Quum voco te Dominum, volo tibi Cinna placere: 

Saepe etiam servum sic resaluto meum. 

Et en un autre endroit se mocquant des enfans, qui appelloient leurs peres Dominos:

Tum servum scis te genitum, blandéque fateris,

Quum dicis Dominum Sosibiane patrem.

Paulin escrivant à Ausone:

An tibi me Domine illustris si scribere sit mens.

Toutes façons de faire qui ont esté depuis transplantees chez nous sous les mots de Sire, & Seigneur, & Sieur, & encores avecques le progrez du temps sur cette maniere de parler qui fut tiree du mot de Dominus, on y en enta une autre, qui fut de ne parler aux Princes, ou grands Seigneurs par ces dictions de Tu, ou Vos, mais on y adjoustoit je ne sçay quelles qualitez puisees du vray fonds de la flaterie. Ainsi le trouverez vous és Epistres de Symmaque, esquelles escrivant à l' Empereur Theodose, ou Valentinian, il dit, Vestra aeternitas, vestrum numen, vestra perennitas, vestra clementia, vestrum aeternitatis numen. Qui est une forme d' idolatrie. Il n' est pas que les grands personnages n' en ayent aucunement usé.
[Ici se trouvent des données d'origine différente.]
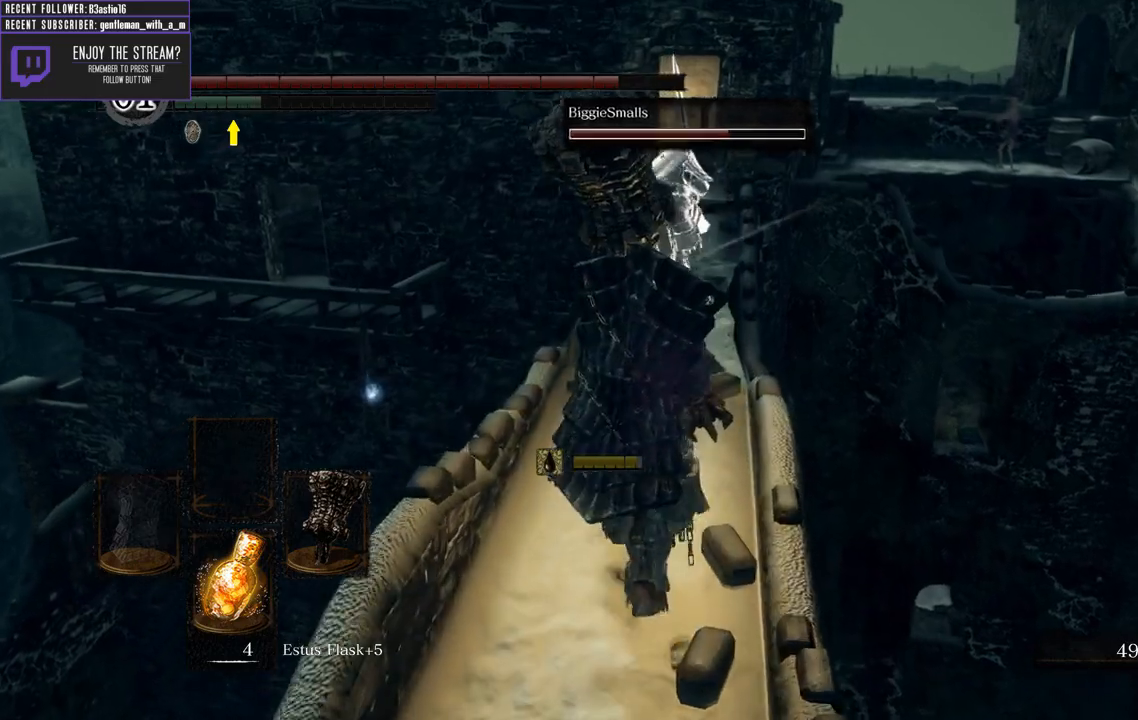
{"buttons": [], "left_stick": "up", "right_stick": "up", "events": [[67, "right_stick", "down"], [233, "right_stick", "center"], [467, "right_stick", "up"]]}
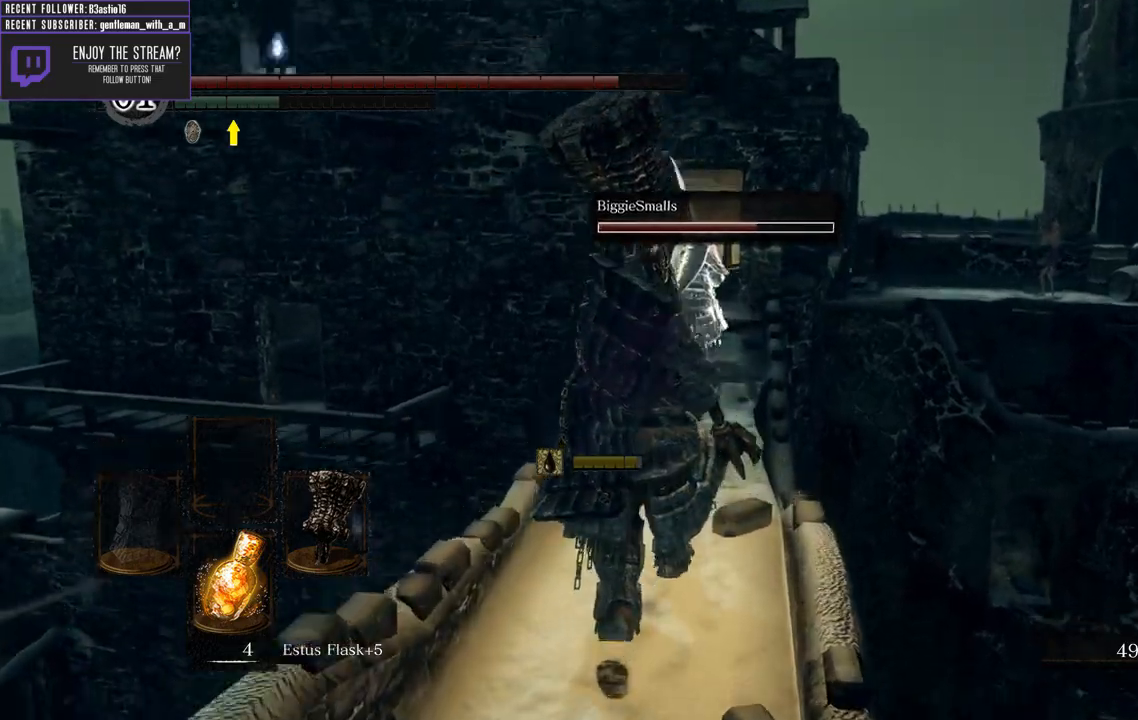
{"buttons": ["B"], "left_stick": "up", "right_stick": "center", "events": [[133, "right_stick", "center"], [217, "B", "down"]]}
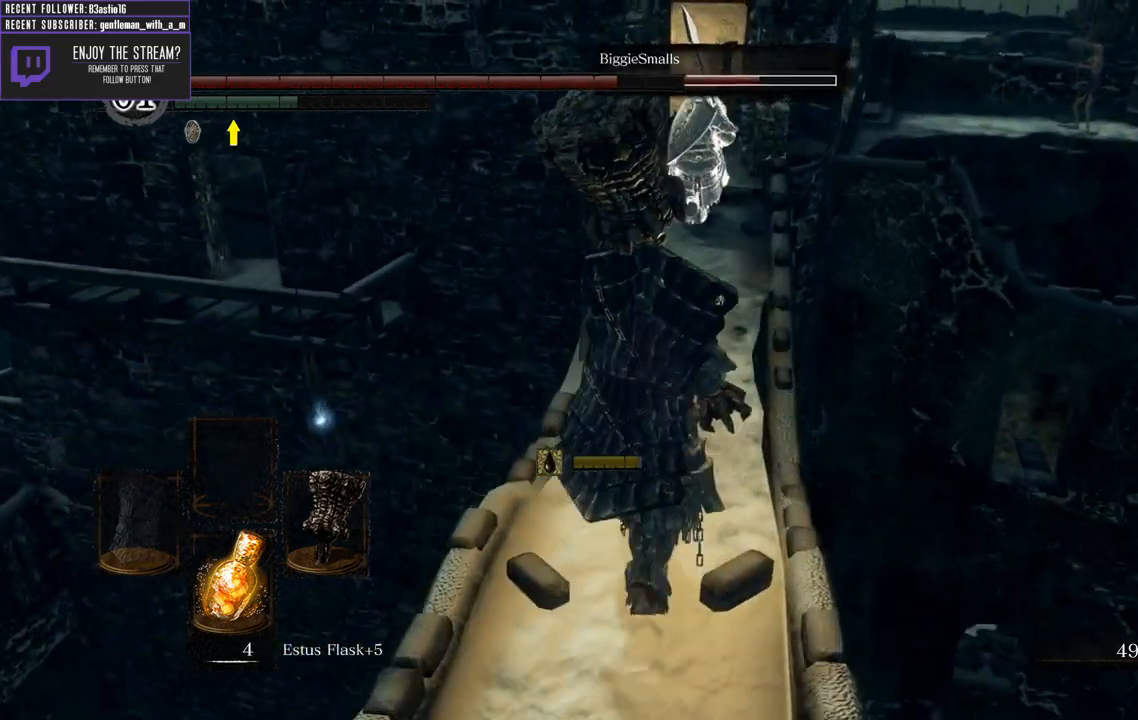
{"buttons": ["B"], "left_stick": "up", "right_stick": "center", "events": []}
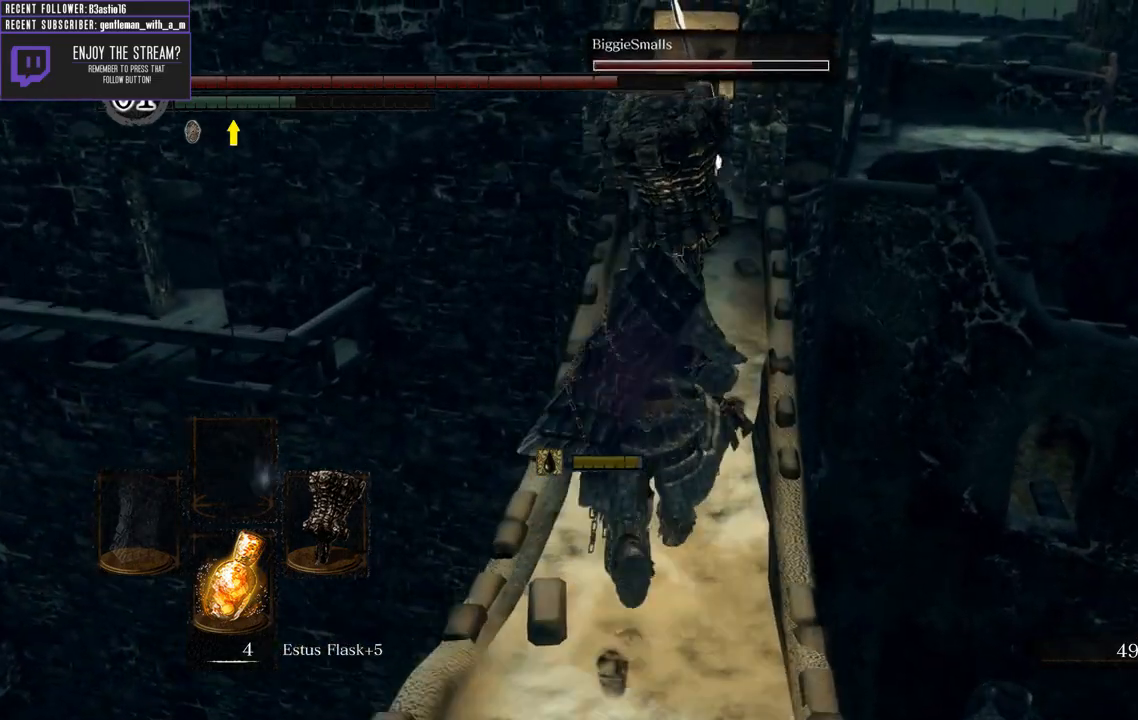
{"buttons": ["B"], "left_stick": "up", "right_stick": "center", "events": []}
Ainsi le trouverez vous dans S. Gregoire, lequel escrivant à un Patriarche ou Archevesque dit, Vestra sanctitas, Vestra beatitudo, aux autres Evesques communément, Vestra fraternitas, aux Patrices de Gaule ou Italie, Vestra excellentia, Qualité dont on use encore envers les Ducs non souverains, tout ainsi que du mot d' Altesse emprunté de l' Espagnol envers les Ducs souverains.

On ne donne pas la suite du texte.